• **PROMPT**:
Please summarize the source text below in exactly two sentences.

• **SOURCE TEXT**:
Multimodal classification of heart sounds attributes

Pollution and associated negative impacts on human health is one of the major concerns of the World Health Organization and healthcare providers. Current interests focus on particles suspended in air known as PM10 which significantly contribute to increased prevalence of heart disease. Specifically, the city of Mexicali was found to be one of the most polluted cities of Mexico in 2010. Cardiovascular abnormalities are often reflected in characteristic indicators of auscultation based examination. This fundamental diagnostic procedure can be significantly enhanced using low-cost detection technologies and accompanied pattern recognition for classification of associated sound attributes. Related economic issues are critical, both in Latin America and in other regions of the world, where often a limited level of specialized healthcare services are available. One of the goals of these studies was to prove initially demonstrated capabilities that the distinctive auscultatory classification indicators and diagnostic assessment can be easily implemented. In the case of heart sound signals, both the normal sounds and those representing abnormal conditions can be examined and differentiated for diagnostic purposes. The main focus of this study was to use Hidden Markov Models (HMM) for the classification and evaluation of heart sounds (HS). In particular, the application of HMM models provides greater robustness to noise and other interference such as the GMM models. The results demonstrate an enhanced quantitative evaluation, which could assist in a more accurate and economical HS assessment.

The HMM diagnostic models of respiratory sounds

Numerous studies including annual reports by Blacksmith Institute clearly document the magnitude of regional pollution and associated health risks. In particular the air pollution encompassing PM10 and smaller particles significantly contributes to the prevalence of respiratory diseases. Specifically, the city of Mexicali with a PM10 ranking of 137 in 2010 is considered as the most polluted city in Mexico largely due to the contribution of unusual environmental factors. Resulting respiratory abnormalities are often reflected in peculiar auscultatory indicators and their assessment can be accomplished using low cost technologies. These economic aspects are critical not only in Latin America but also other population centers globally considering the limited level of health services. Any classification of auscultatory indicators as reflected in lung sound (LS) characteristics needs to account for a noisy environment and the influence of heart sounds (HS). The aim of these studies was to utilize Hidden Markov Models (HMM) in light of the previously conducted assessment of lung sounds (LS) utilizing the Mixture Gaussians Models (GMM). In particular, the application of HMM models provides robustness to cope with noise and other interferences, to which the Mixture Gaussians Models (GMM) are more vulnerable. The conducted studies document that presented quantitative assessment of LS may add in more objective and economic scanning for respiratory abnormalities.

Stored data entries
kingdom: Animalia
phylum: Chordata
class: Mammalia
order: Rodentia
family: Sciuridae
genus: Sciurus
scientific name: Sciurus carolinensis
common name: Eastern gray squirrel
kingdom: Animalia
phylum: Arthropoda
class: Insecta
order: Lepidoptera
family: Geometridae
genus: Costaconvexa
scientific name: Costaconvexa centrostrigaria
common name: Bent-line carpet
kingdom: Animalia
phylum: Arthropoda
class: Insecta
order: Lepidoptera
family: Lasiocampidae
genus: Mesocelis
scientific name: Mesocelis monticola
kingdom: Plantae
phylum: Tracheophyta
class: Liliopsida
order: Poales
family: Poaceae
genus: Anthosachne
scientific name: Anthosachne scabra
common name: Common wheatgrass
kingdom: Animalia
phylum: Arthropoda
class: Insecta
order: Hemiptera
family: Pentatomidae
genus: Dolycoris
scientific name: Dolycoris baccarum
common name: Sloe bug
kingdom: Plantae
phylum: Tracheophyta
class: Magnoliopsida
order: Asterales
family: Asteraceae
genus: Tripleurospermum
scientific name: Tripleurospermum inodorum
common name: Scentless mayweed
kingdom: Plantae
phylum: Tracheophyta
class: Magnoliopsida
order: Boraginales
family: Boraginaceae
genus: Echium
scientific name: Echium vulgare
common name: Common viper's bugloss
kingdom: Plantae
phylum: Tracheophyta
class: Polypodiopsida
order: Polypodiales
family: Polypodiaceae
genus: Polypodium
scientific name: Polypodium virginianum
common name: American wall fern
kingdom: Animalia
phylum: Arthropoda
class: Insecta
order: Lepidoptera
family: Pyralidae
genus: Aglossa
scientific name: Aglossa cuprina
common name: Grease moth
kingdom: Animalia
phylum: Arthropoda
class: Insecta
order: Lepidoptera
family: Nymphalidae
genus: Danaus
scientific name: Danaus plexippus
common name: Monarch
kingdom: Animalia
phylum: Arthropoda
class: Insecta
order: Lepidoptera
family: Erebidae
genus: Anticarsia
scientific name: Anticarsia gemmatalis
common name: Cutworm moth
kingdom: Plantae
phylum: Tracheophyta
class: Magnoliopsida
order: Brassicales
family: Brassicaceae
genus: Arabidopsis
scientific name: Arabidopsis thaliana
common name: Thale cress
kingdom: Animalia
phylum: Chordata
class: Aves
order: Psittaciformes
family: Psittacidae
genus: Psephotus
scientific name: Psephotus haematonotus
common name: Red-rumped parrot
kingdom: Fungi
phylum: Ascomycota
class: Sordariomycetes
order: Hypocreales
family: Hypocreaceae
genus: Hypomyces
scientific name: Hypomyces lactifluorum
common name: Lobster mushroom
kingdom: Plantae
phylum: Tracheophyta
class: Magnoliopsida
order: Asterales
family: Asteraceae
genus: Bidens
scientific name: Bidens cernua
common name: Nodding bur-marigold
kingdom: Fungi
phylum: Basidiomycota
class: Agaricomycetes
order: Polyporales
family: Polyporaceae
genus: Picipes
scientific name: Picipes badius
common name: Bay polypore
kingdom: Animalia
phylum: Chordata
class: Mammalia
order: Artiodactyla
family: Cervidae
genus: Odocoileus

• **SOLUTION TO THIS TASK**:
Air pollution from PM10 particles contributes to heart and respiratory disease, and in 2010 Mexicali was found to be among the most polluted cities in Mexico. The studies use Hidden Markov Models to classify heart sounds and lung sounds from auscultation, with results pointing to more accurate, objective and economical assessment.